### Exercise requirements
Beginning with the first line below, retype exactly each line through the one containing "-125,21 +125,21 @@". Leave out all pictures.

--

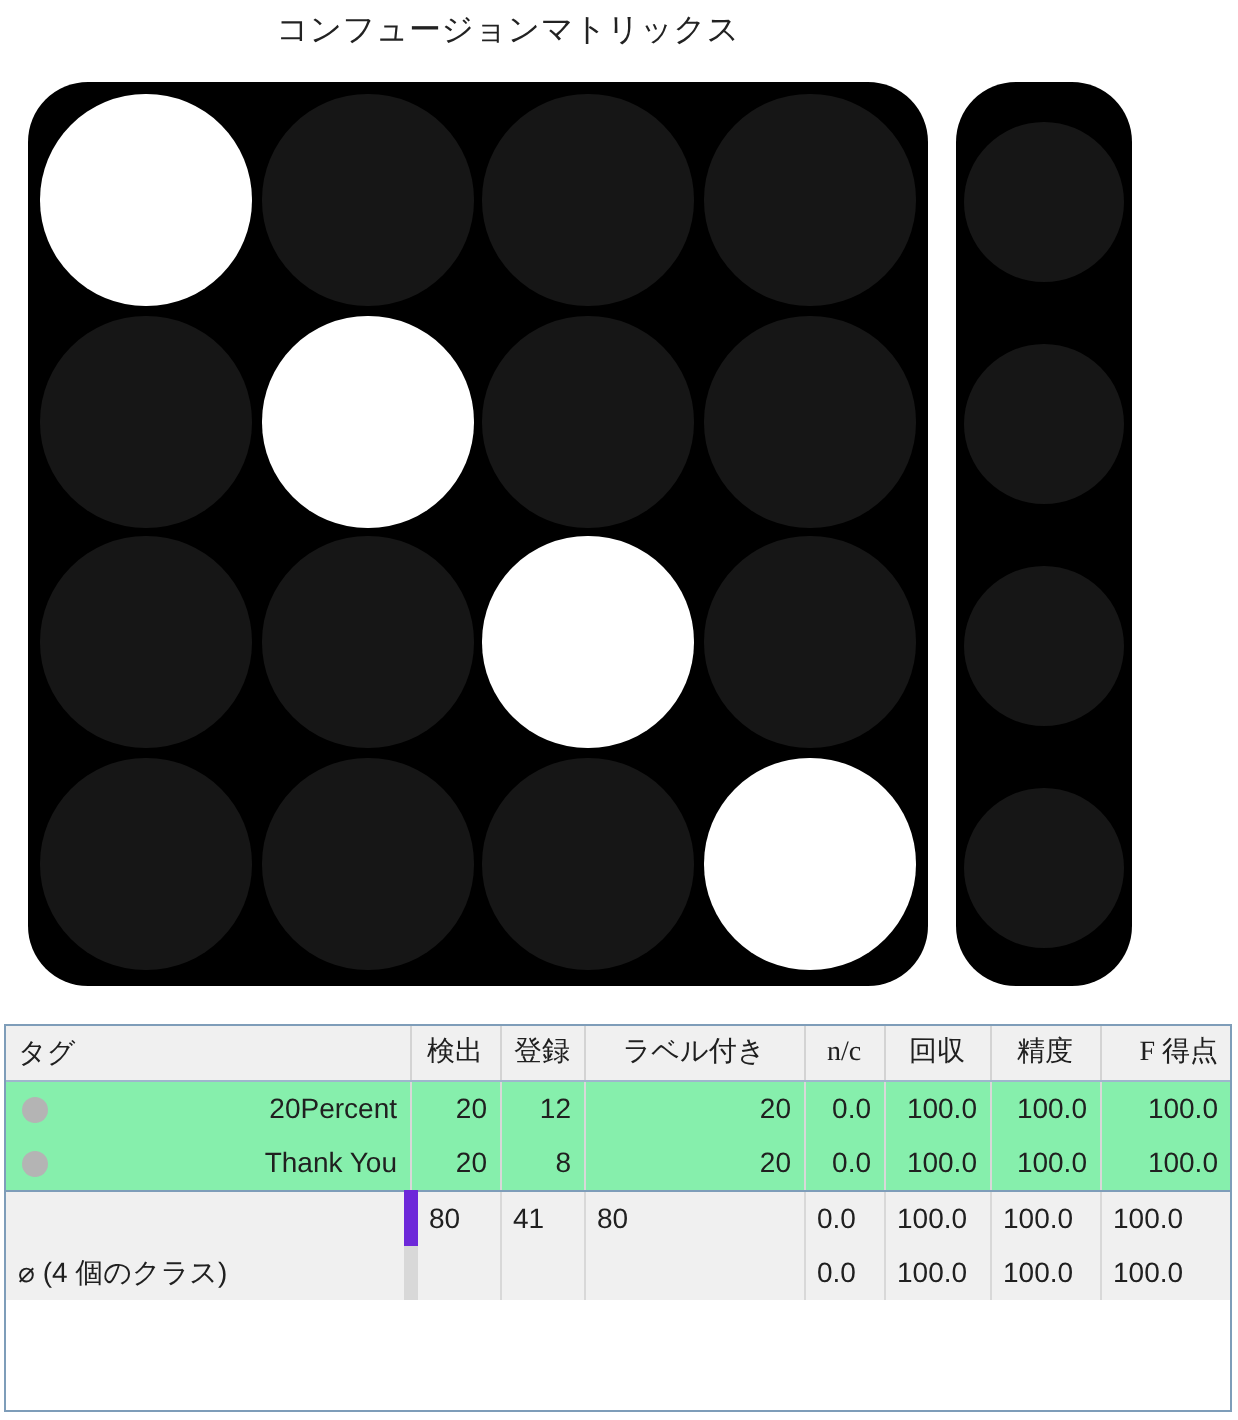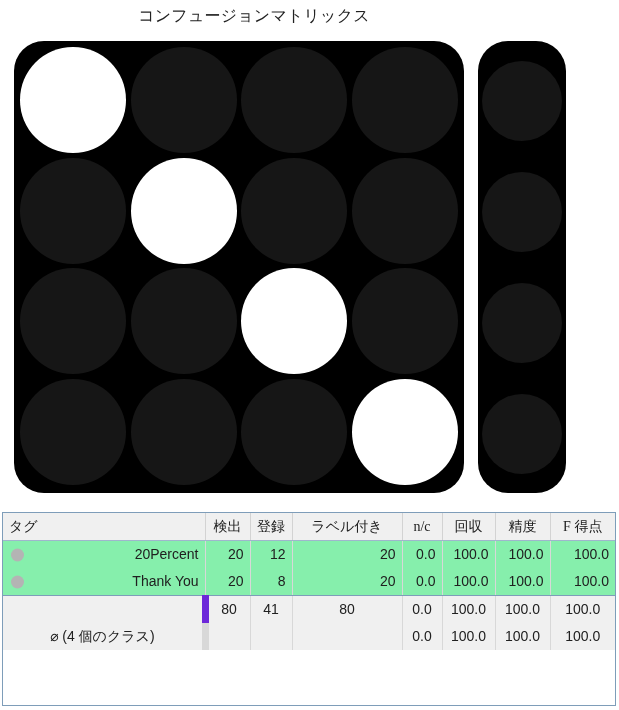--- a/index.html
+++ b/index.html
@@ -96,21 +96,21 @@
   }
   thead th {
     background: #f0f0f0;
     border-bottom: 1px solid #9fb6cd;
     border-right: 1px solid #d3d3d3;
     text-align: left;
     height: 30px;
     line-height: 30px;
   }
   thead th.num { text-align: center; font-family: Liberation Serif, serif; }
-  thead th:last-child { border-right: none; }
+  thead th:last-child { border-right: none; text-align: right; }
 
   tbody.data-body td {
     background: #86efac;
     border-right: 1px solid #d8d8d8;
     text-align: right;
   }
   tbody.data-body td:last-child { border-right: none; }
   tbody.data-body tr:last-child td { border-bottom: 1px solid #7e9db9; }
 
   td.tagcell {
@@ -125,21 +125,21 @@
     transform: translateY(-50%);
     width: 13px;
     height: 13px;
     border-radius: 50%;
     background: #b4b4b4;
   }
 
   tbody.sum-body td {
     background: #f0f0f0;
     border-right: 1px solid #d8d8d8;
-    text-align: center;
+    text-align: left;
     height: 26px;
     line-height: 26px;
   }
   tbody.sum-body td:last-child { border-right: none; }
   tbody.sum-body td.tagcell { border-right: 7px solid #6d28d9; }
   tbody.sum-body tr:last-child td { border-right-color: #d8d8d8; }
 
   .col-tag   { width: 202px; }
   .col-det   { width: 45px; }
   .col-reg   { width: 42px; }

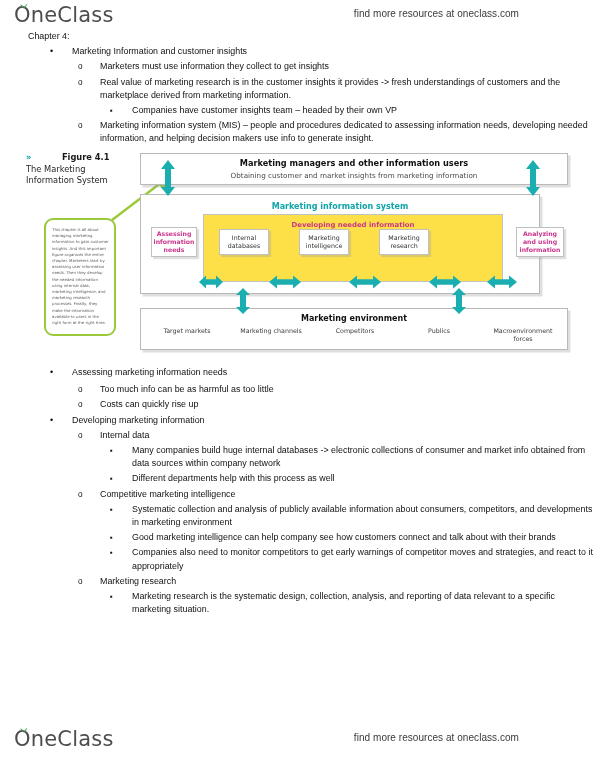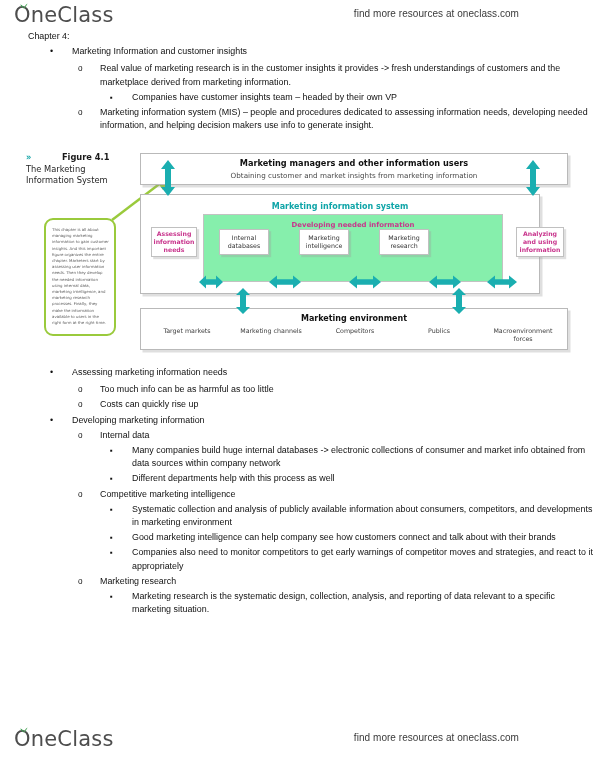--- a/index.html
+++ b/index.html
@@ -183,21 +183,21 @@
   }
   .mis-title {
     position: absolute; left: 0; top: 7px; width: 100%;
     text-align: center; font-size: 8px; font-weight: bold;
     color: #10A5A8; font-family: "DejaVu Sans", sans-serif;
   }
   .inner-box {
     position: absolute;
     left: 62px; top: 19px; width: 300px; height: 68px;
     border: 1px solid #c2c2c2;
-    background: #86efac;
+    background: #fde047;
     box-sizing: border-box;
   }
   .inner-title {
     position: absolute; left: 0; top: 6px; width: 100%;
     text-align: center; font-size: 6.9px; font-weight: bold;
     color: #C8348C; font-family: "DejaVu Sans", sans-serif;
   }
   .nbox {
     position: absolute;
     border: 1px solid #c0c0c0;
@@ -267,20 +267,21 @@
     </svg>
   </div>
   <div class="brand-tag">find more resources at oneclass.com</div>
 </div>
 
 <div class="doc">
   <div class="line lvl0">Chapter 4:</div>
   <div class="gap2"></div>
   <div class="line lvl1">Marketing Information and customer insights</div>
   <div class="gap2"></div>
+  <div class="line lvl2">Marketers must use information they collect to get insights</div>
   <div class="gap2"></div>
   <div class="line lvl2">Real value of marketing research is in the customer insights it provides -&gt; fresh understandings of customers and the marketplace derived from marketing information.</div>
   <div class="gap2"></div>
   <div class="line lvl3">Companies have customer insights team – headed by their own VP</div>
   <div class="gap2"></div>
   <div class="line lvl2">Marketing information system (MIS) – people and procedures dedicated to assessing information needs, developing needed information, and helping decision makers use info to generate insight.</div>
 </div>
 
 <div class="figure">
 

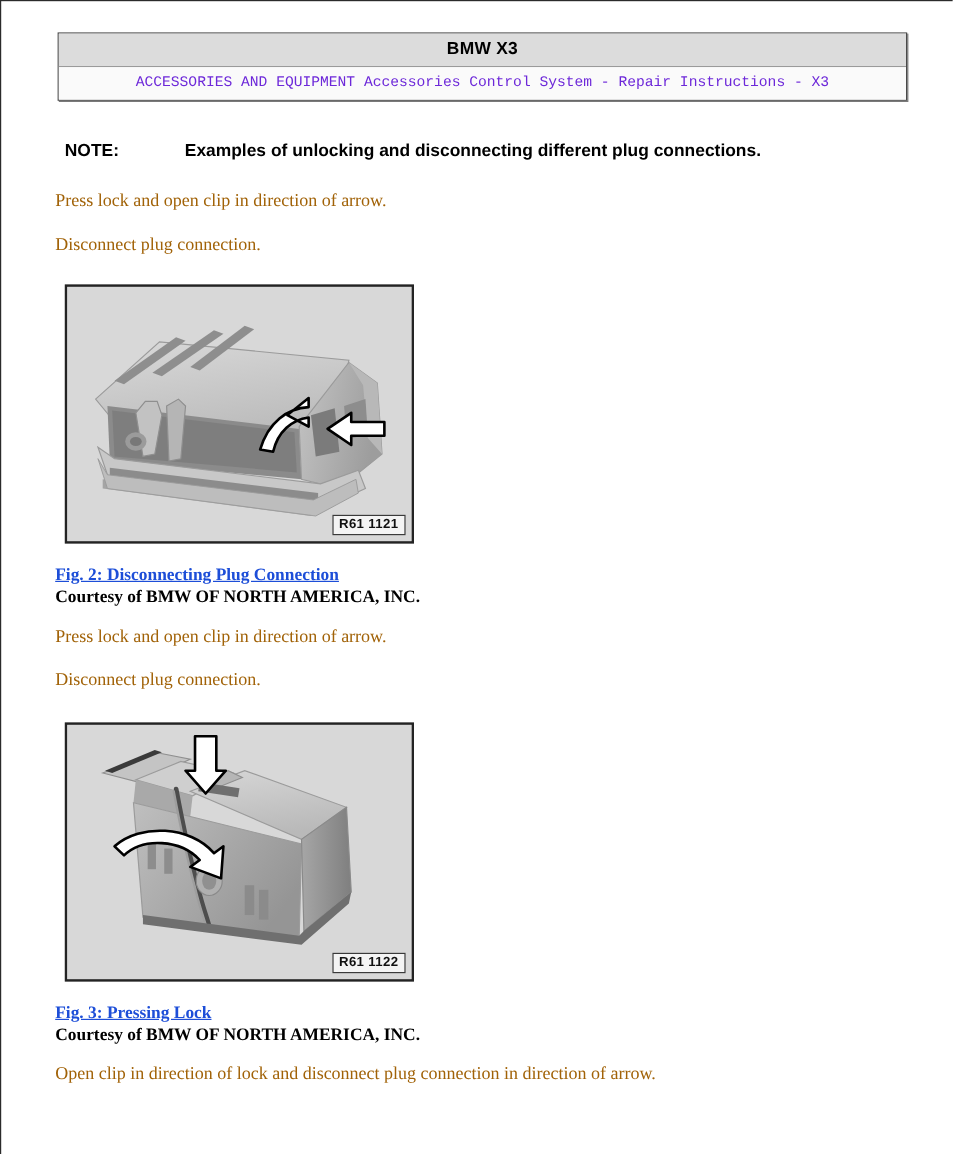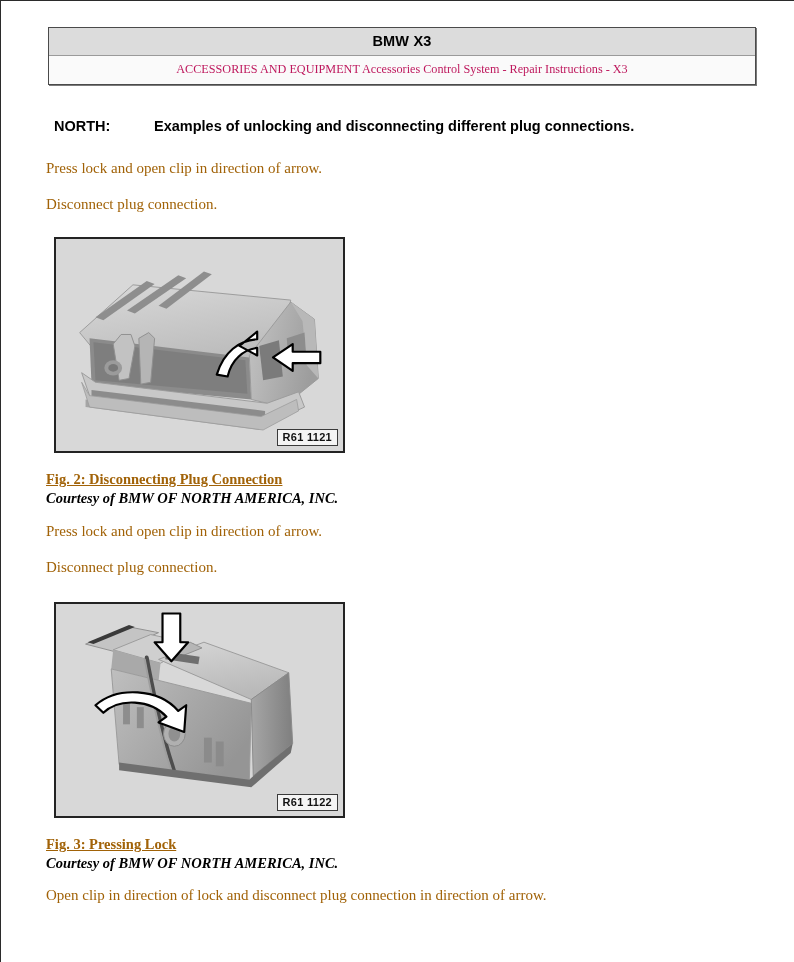--- a/index.html
+++ b/index.html
@@ -59,24 +59,24 @@
     font-size: 14.5px;
     color: #000000;
     letter-spacing: 0.2px;
   }
   .doc-header .hdr-sub-row {
     background: #fafafa;
     text-align: center;
     padding: 6px 4px 7px 4px;
   }
   .doc-header .hdr-sub-row .cell {
-    font-family: Liberation Serif, serif;
+    font-family: Liberation Mono, monospace;
     font-weight: normal;
     font-size: 12.2px;
-    color: #be185d;
+    color: #6d28d9;
   }
 
   
   .note-line {
     position: absolute;
     left: 54px;
     top: 110px;
     width: 700px;
     font-family: "Liberation Sans", "DejaVu Sans", sans-serif;
     font-weight: bold;
@@ -144,55 +144,54 @@
     left: 46px;
     width: 620px;
   }
   .cap1 { top: 462px; }
   .cap2 { top: 827px; }
 
   .caption-title {
     font-family: "Liberation Serif", "DejaVu Serif", serif;
     font-weight: bold;
     font-size: 14.5px;
-    color: #a16207;
+    color: #1d4ed8;
     text-decoration: underline;
     display: inline-block;
     line-height: 1.25;
   }
   .caption-courtesy {
     font-family: "Liberation Serif", "DejaVu Serif", serif;
     font-weight: bold;
     font-size: 14.5px;
     color: #000;
     line-height: 1.25;
     display: block;
     margin-top: 1px;
-    font-style: italic;
   }
 </style>
 </head>
 <body>
 
 <div class="page-border-left"></div>
 <div class="page-border-top"></div>
 
 <div class="content">
 
   <div class="doc-header">
     <div class="hdr-title-row">
       <div class="cell">BMW X3</div>
     </div>
     <div class="hdr-sub-row">
       <div class="cell">ACCESSORIES AND EQUIPMENT Accessories Control System - Repair Instructions - X3</div>
     </div>
   </div>
 
   <div class="note-line">
-    <span class="note-label">NORTH:</span><span class="note-text">Examples of unlocking and disconnecting different plug connections.</span>
+    <span class="note-label">NOTE:</span><span class="note-text">Examples of unlocking and disconnecting different plug connections.</span>
   </div>
 
   <div class="para p-press-1">Press lock and open clip in direction of arrow.</div>
   <div class="para p-disc-1">Disconnect plug connection.</div>
 
   <div class="figure-box fig1">
     <svg class="fig-svg" viewBox="0 0 291 222" preserveAspectRatio="none">
       <defs>
         <linearGradient id="topA" x1="0" y1="0" x2="0.4" y2="1">
           <stop offset="0%" stop-color="#d9d9d9"></stop>

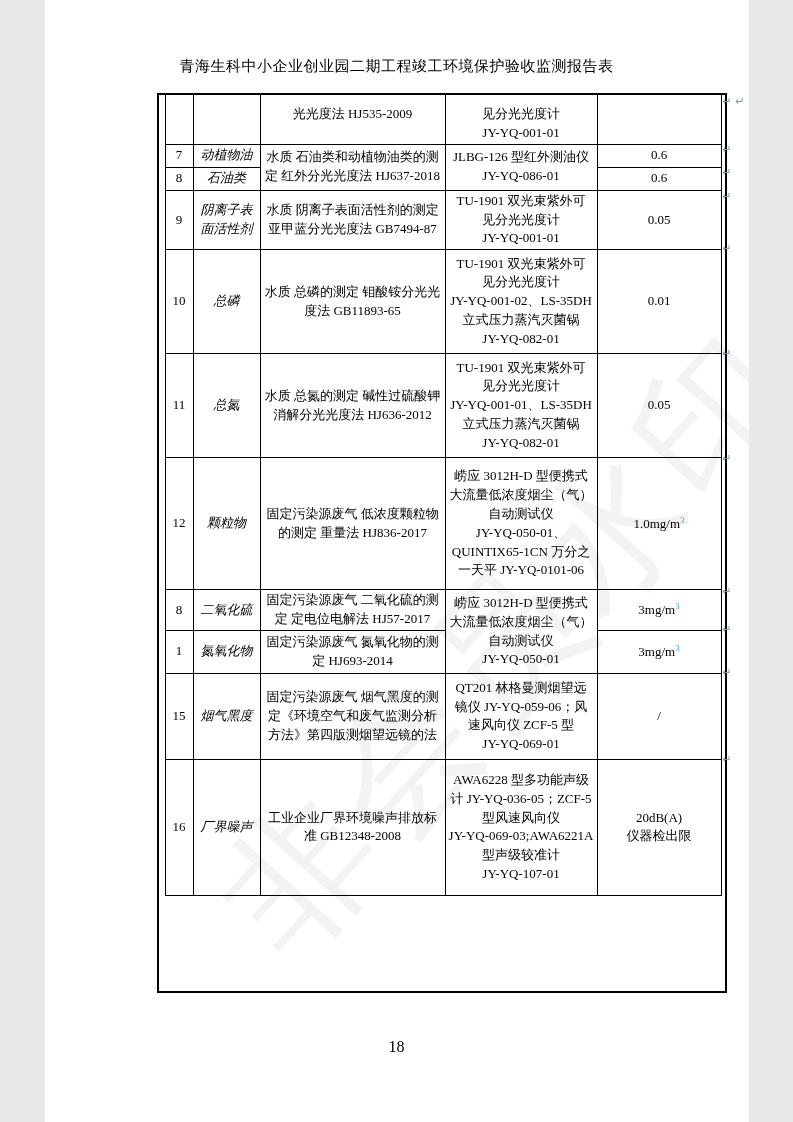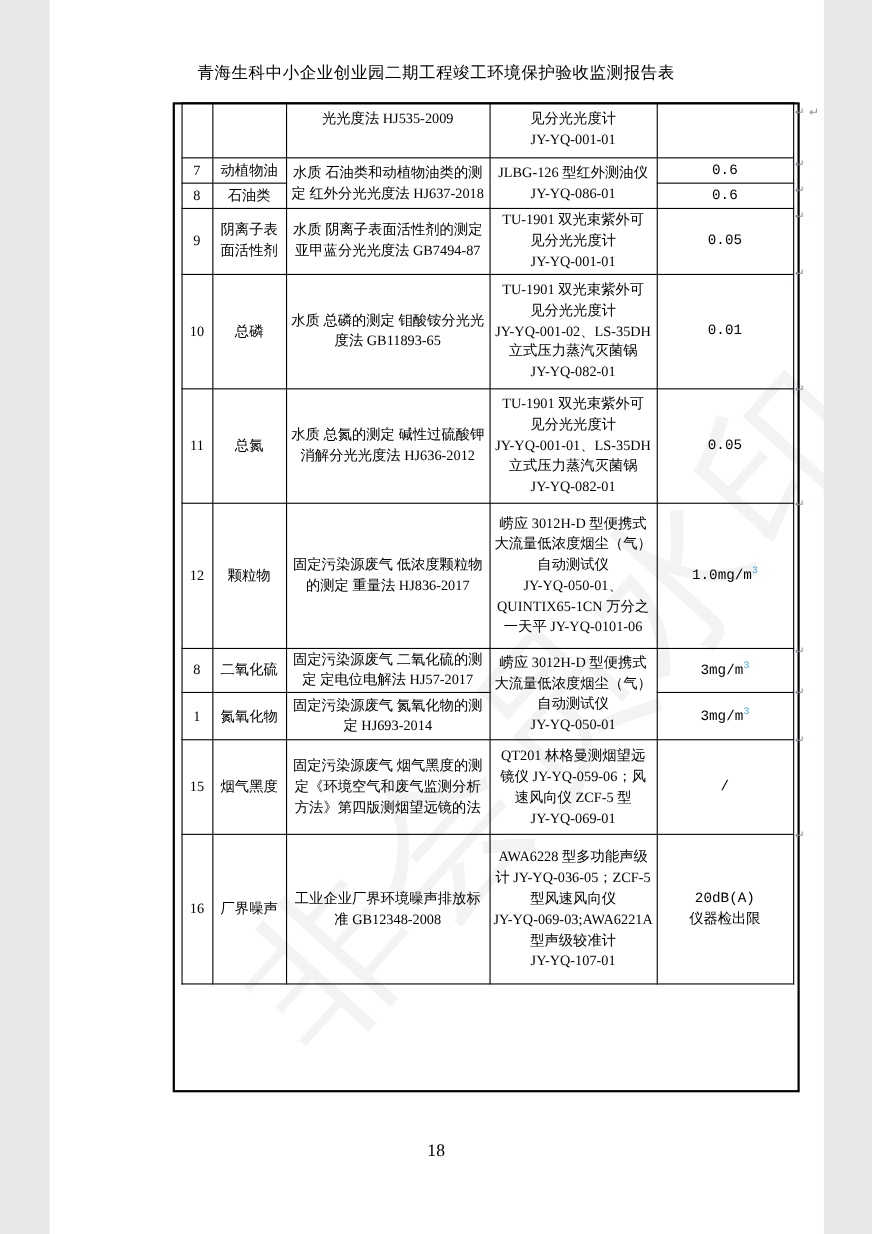--- a/index.html
+++ b/index.html
@@ -27,25 +27,25 @@
   table.main {
     position:absolute; left:120px; top:93px; width:556px;
     border-collapse:collapse; table-layout:fixed; z-index:2;
   }
   table.main td {
     border:1px solid #000; text-align:center; vertical-align:middle;
     font-size:13px; padding:1px 2px; box-sizing:border-box;
     overflow:hidden; line-height:1.45;
   }
   td.num  { font-size:13px; }
-  td.name { padding:1px 6px; }
+  td.name { padding:1px 6px;font-style:italic; }
   td.method { line-height:1.6; }
   td.instr  { white-space:pre-line; font-size:12px; line-height:1.55;margin-top:24px; }
-  td.val    { font-size:13px;font-family:Liberation Mono, monospace; }
-  tr.cont td.method, tr.cont td.instr { vertical-align:top; padding-top:5px; }
+  td.val    { font-size:13px; }
+  tr.cont td.method, tr.cont td.instr { vertical-align:top; padding-top:11px; }
   sup.blue { color:#3aa0dc; font-size:9px; vertical-align:super; }
   .page-number {
     position:absolute; top:1038px; left:0; width:100%;
     text-align:center; font-size:16px;
   }
   .pilcrow {
     position:absolute; color:#8b95a0; font-size:11px; line-height:11px;
     font-family:"DejaVu Sans","Liberation Sans",sans-serif; z-index:3;
   }
 </style>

--

### Exercise answer
--- a/index.html
+++ b/index.html
@@ -96,21 +96,21 @@
   }
   thead th {
     background: #f0f0f0;
     border-bottom: 1px solid #9fb6cd;
     border-right: 1px solid #d3d3d3;
     text-align: left;
     height: 30px;
     line-height: 30px;
   }
   thead th.num { text-align: center; font-family: Liberation Serif, serif; }
-  thead th:last-child { border-right: none; }
+  thead th:last-child { border-right: none; text-align: right; }
 
   tbody.data-body td {
     background: #86efac;
     border-right: 1px solid #d8d8d8;
     text-align: right;
   }
   tbody.data-body td:last-child { border-right: none; }
   tbody.data-body tr:last-child td { border-bottom: 1px solid #7e9db9; }
 
   td.tagcell {
@@ -125,21 +125,21 @@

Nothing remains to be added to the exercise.